One of the largest health trends in the 21st century that many people have subscribed to, or at least tried for a bit, is the vegetarian and/or vegan diet. The growing consciousness of a "healthier" lifestyle led to the popularity of going completely green. The shift from omnivore-carnivore to strictly herbivore has been easy for some, and a struggle for others. But a recent study found that going green isn't as easy as it's often made out to be. In fact, the gradual relapse and going back to a meaty diet was observed in more than 80 per cent of vegetarians.
The data, which was a product of three years of study, was released by animal advocacy group Humane Research Council and Harris International. Also included in the study are the reasons why one has decided to be vegetarian/vegan and what led to one's decision to return to being carnivorous.
There were 11,000 Americans respondents in the survey, with only 2 per cent of the respondents admitting to not eating meat at all. On the other hand, a whopping 88 per cent said they have never tried being vegetarians or vegans. And of the 12 percent who have tried a vegan or vegetarian lifestyle, five out of six go back to eating meat at some point.
This is equivalent to 84 per cent of the vegetarians and vegans eventually giving up on their lifestyle choice.
The study found that more than half (53 per cent) started eating meat again within a year, and almost one-third (30 per cent) relapsed within just three months.
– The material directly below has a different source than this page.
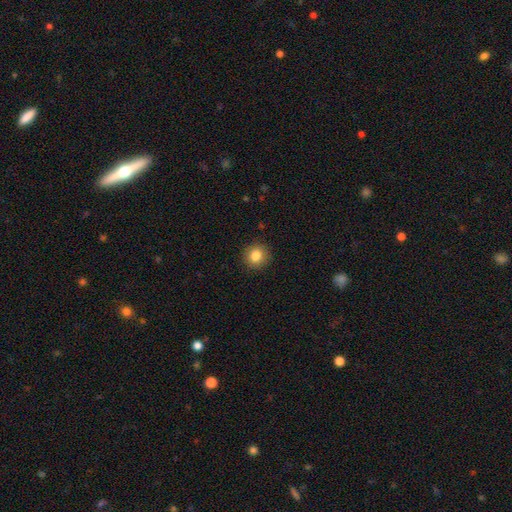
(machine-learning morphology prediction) smooth_or_featured: smooth (p=0.83) [alt: star or artifact p=0.10]
how_rounded: round (p=0.90) [alt: in between p=0.09]
merging: none (p=0.91) [alt: minor disturbance p=0.06]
When asked why the respondents had shifted to a vegetarian diet, most reasoned out the benefits it could give to the health. About 58 per cent of them gave better health their main motivation. More than 60 per cent said they transitioned to a vegetarian diet in just a matter of days or weeks.
However, as quickly as one converted himself or herself into a pure vegetable eater was his or her reconciliation with meat. Around 63 per cent of "returnees" said that they disliked how their diet made them "different" from the majority.
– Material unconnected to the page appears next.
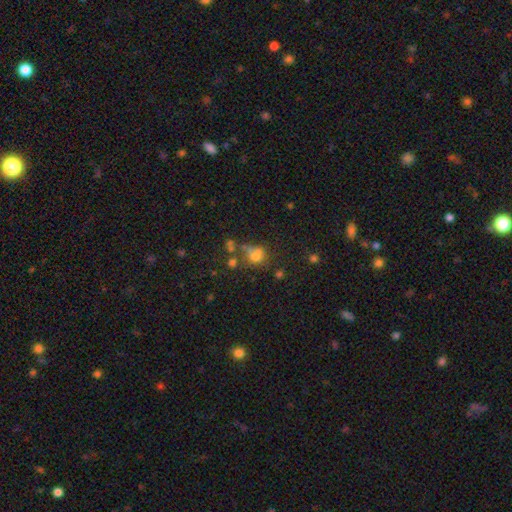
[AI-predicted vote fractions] The model was most divided on "merging": none: 36%, merger: 33%, minor disturbance: 16%, major disturbance: 15%. More confident: how rounded — round (62%); smooth or featured — smooth (61%).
Meanwhile 43 per cent ate meat again because they found it too difficult to maintain a 'pure' diet, with chicken the food being the most difficult to resist.
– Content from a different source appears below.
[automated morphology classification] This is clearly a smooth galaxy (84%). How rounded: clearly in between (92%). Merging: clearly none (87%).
New York nutritionist Lisa Young explained that sudden conversion to a purely vegetarian diet has an effect to one's diet. "They say, 'I'm never going to eat that again,'" said Young, who warned against an all-or-nothing approach. Gradual shift is more advisable. "If you start by eating smaller portions of pork or chicken, then cutting out all meat and dairy for a month, you can get a better feel for it," Young said.
On a more hopeful and positive note, almost 40 per cent of the respondents expressed their desire to go vegetarian or vegan again in the future.
Vegetarian and vegan are terms that have resonated in the world of health, especially when a U.S. study claimed switching to a vegetarian diet could help reverse diabetes. Others have proven a diet rich in vegetables lead to a better quality of life.